Pull out every line of the records below that contains the word "gauge". Case counts: match only that exact capitalization.

=====

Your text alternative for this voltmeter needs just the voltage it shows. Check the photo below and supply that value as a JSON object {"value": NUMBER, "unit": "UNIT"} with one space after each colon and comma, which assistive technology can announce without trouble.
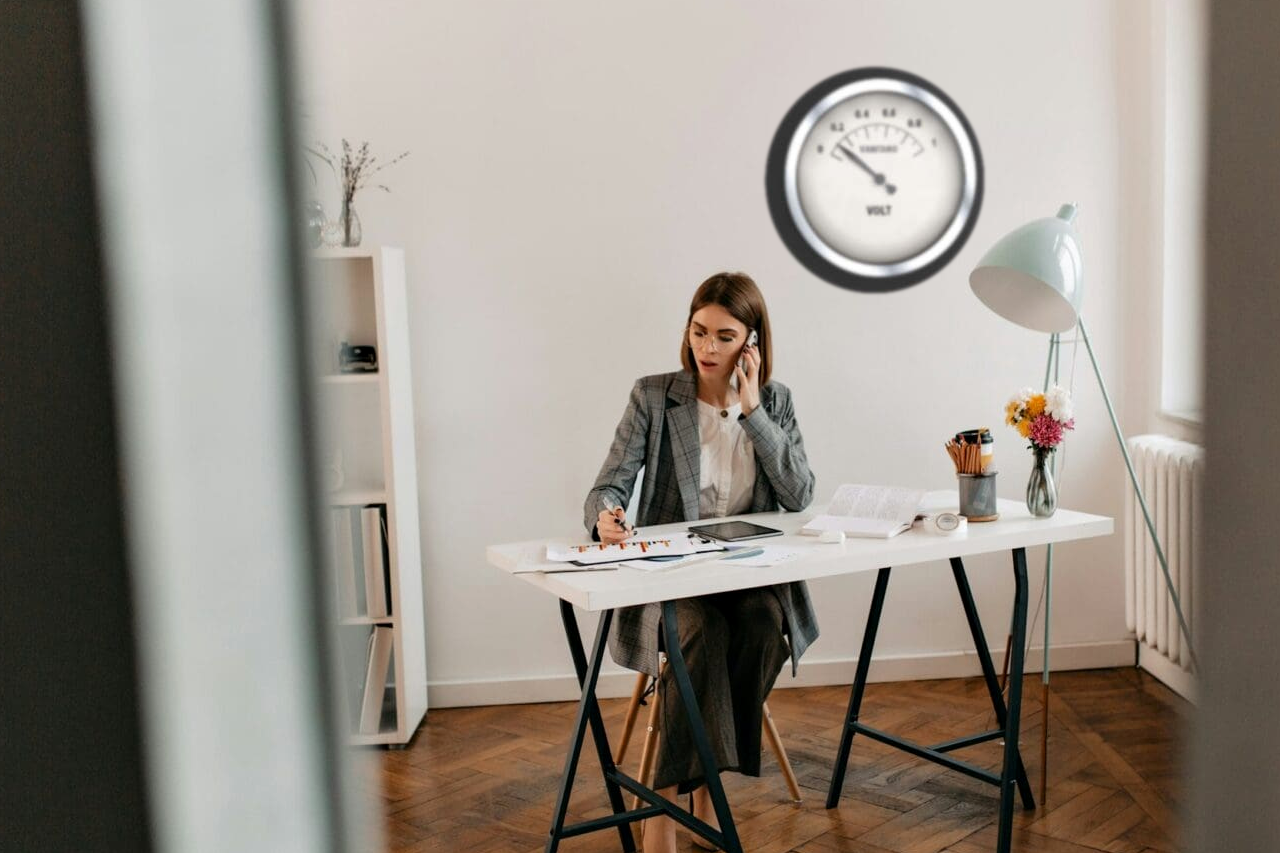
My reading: {"value": 0.1, "unit": "V"}
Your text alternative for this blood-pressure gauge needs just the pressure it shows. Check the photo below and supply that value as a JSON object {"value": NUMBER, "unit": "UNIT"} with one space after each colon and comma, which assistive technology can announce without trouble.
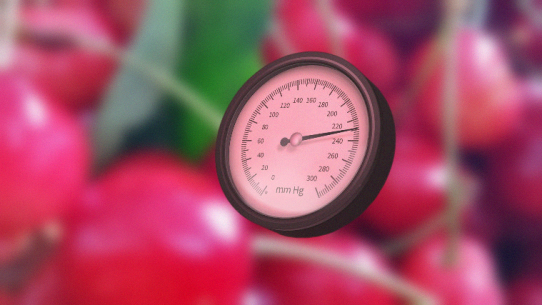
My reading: {"value": 230, "unit": "mmHg"}
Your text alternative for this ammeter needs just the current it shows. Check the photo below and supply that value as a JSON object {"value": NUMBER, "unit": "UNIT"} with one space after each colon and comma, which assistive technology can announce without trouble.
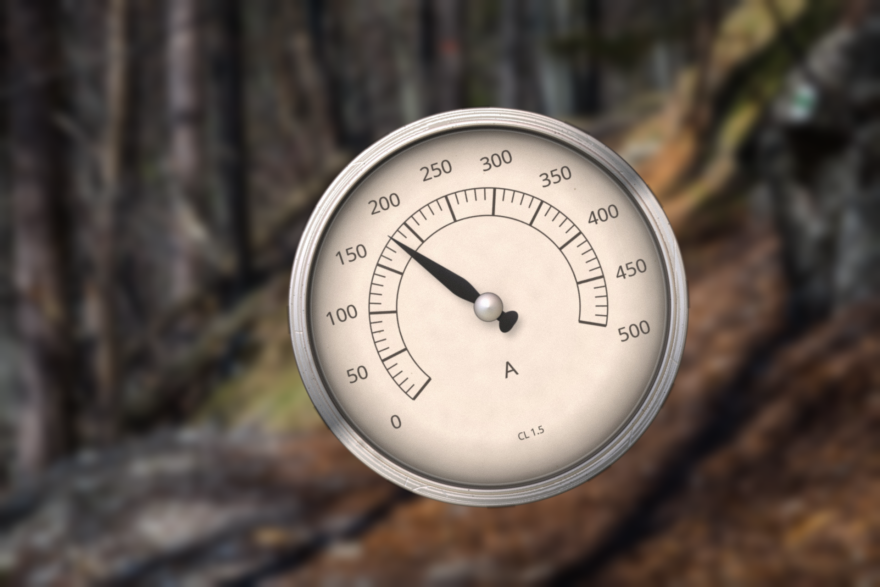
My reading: {"value": 180, "unit": "A"}
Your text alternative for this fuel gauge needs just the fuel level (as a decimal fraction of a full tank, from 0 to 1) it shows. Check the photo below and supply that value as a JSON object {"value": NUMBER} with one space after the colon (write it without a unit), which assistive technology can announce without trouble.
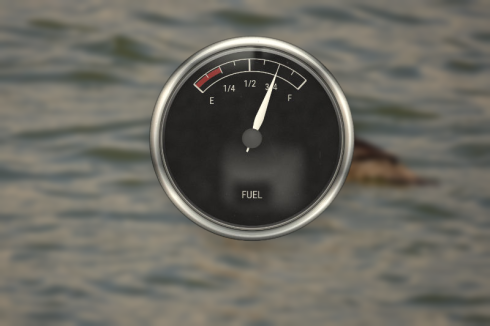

=====

> _Exercise solution_
Your text alternative for this blood-pressure gauge needs just the pressure it shows. Check the photo below and supply that value as a JSON object {"value": NUMBER, "unit": "UNIT"} with one space after each colon and comma, which assistive technology can announce without trouble.
Your text alternative for this fuel gauge needs just the fuel level (as a decimal fraction of a full tank, from 0 to 1) it shows. Check the photo below and supply that value as a JSON object {"value": NUMBER} with one space after the colon (write it without a unit), which assistive technology can announce without trouble.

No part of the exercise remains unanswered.